We all know the beatitudes in our Lord’s teaching in the Sermon on the Mount. No doubt, as He taught the crowds which followed Him wherever He went, He uttered other beatitudes. But His last beatitude, which we treasure for its contemporary relevance, was given in the Upper Room in Jerusalem one week after His resurrection.

Jesus had come to the Upper Room especially for the disciple Thomas, who has been labeled throughout history as “the doubter.” Now, we should not be too hard on Thomas, because he wasn’t much different from you or me.

He had given his support wholeheartedly to Jesus throughout His years of ministry. But his hopes had been dashed as he saw Jesus arrested and ignominiously hung upon a cross. His dreams shattered, he had gone off in despair.

In his sadness, he had gravitated back to the disciple band, to discover them in a state of excitement. They told him the staggering news that Jesus was alive, and had come to that very room.

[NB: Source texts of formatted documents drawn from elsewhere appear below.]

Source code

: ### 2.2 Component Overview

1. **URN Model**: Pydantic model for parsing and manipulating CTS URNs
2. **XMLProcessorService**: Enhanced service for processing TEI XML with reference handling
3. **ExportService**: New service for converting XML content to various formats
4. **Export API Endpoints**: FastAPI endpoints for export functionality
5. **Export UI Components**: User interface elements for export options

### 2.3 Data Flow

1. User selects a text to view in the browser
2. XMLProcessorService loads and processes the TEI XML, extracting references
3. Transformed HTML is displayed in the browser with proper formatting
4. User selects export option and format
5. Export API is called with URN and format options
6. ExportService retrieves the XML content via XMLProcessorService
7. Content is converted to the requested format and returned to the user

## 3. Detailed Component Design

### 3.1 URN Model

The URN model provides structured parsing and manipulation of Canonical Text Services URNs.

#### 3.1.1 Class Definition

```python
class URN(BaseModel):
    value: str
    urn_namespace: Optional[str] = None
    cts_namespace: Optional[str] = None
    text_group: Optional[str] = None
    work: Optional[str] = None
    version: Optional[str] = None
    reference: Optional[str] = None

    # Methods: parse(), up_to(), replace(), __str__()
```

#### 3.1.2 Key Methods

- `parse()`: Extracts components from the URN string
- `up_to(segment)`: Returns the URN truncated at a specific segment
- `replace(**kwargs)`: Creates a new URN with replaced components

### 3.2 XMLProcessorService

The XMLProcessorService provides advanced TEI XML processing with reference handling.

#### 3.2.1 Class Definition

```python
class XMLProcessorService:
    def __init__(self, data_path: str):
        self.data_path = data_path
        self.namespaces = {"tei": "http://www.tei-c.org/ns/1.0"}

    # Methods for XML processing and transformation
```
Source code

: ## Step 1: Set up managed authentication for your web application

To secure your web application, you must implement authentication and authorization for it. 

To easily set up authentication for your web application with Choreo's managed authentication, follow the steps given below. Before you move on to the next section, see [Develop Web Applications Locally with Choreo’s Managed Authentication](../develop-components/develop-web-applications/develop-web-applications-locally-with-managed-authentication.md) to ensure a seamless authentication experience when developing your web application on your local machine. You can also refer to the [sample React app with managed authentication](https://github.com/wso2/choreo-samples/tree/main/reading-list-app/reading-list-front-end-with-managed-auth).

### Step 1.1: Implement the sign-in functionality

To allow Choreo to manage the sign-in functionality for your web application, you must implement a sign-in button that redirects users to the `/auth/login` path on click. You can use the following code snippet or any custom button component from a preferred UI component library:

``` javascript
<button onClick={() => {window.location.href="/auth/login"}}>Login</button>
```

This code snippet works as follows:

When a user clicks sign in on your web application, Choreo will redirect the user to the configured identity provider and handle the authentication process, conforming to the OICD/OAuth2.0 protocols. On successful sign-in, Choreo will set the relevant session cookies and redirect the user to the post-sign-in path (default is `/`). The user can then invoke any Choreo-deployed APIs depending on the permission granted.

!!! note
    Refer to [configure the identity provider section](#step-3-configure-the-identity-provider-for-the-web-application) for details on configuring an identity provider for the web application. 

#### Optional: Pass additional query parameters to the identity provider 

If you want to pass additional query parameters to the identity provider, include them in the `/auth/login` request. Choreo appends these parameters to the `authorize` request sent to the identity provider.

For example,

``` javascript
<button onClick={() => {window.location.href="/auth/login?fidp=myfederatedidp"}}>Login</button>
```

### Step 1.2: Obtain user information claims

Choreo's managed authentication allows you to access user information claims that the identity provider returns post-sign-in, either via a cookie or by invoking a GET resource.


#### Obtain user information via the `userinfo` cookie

Thomas was incredulous, unconvinced. Perhaps with bravado, with the air of one who doesn’t lose his head in an emotionally charged atmosphere, he calmly says, “Seeing is believing. I have to see for myself the nail marks, the wounds. Even to touch Him, before I will believe He is alive.”

When Jesus came for Thomas, the testimony of his senses was not needed. In that thrilling moment he believed, and from his lips came the joyous confession,

“My Lord and my God” (John 20:28). A confession so deep that Thomas went on to do service in which he gave his life for the sake of Christ.

Looking at the kneeling Thomas, Jesus spoke His last beatitude. They were words for us today: “Blessed are those who have not seen and yet have believed”

(John 20:29). What blessing has come to the multitudes of people down the centuries who, never having seen Christ, have believed and found Him to be their living, loving Savior and Lord.

Jesus understands us each one. He wins us, not by coercion, but by His steadfast love. And when we confess Him as Lord, the rich blessings of His presence follow us through all our days.